**TASK STATEMENT**
The expected output is every record below, transcribed exactly, with the pictures left out.

**EXTRACTED RECORDS**
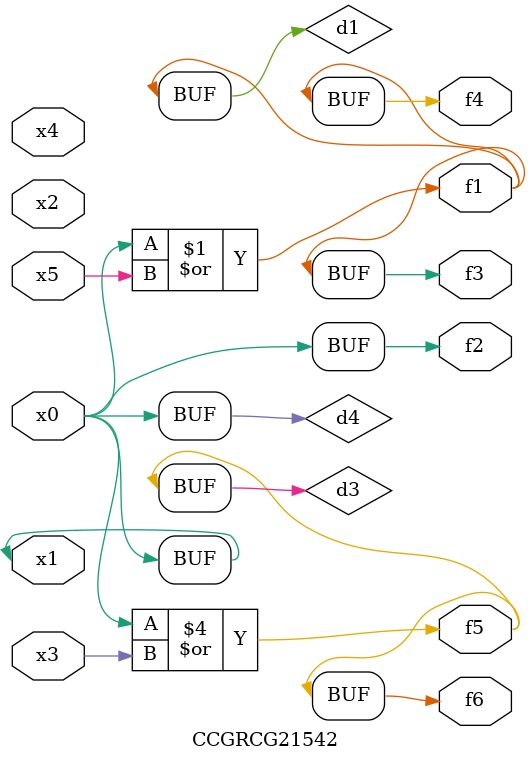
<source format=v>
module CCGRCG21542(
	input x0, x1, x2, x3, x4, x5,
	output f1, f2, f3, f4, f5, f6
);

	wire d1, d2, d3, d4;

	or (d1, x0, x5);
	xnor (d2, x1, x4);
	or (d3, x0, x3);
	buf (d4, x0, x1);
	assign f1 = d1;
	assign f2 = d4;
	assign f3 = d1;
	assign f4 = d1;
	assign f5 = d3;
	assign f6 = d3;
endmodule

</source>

**RESPONSE**
<source format=v>
module CCGRCG21542(
	input x0, x1, x2, x3, x4, x5,
	output f1, f2, f3, f4, f5, f6
);

	wire d1, d2, d3, d4;

	or (d1, x0, x5);
	xnor (d2, x1, x4);
	or (d3, x0, x3);
	buf (d4, x0, x1);
	assign f1 = d1;
	assign f2 = d4;
	assign f3 = d1;
	assign f4 = d1;
	assign f5 = d3;
	assign f6 = d3;
endmodule

</source>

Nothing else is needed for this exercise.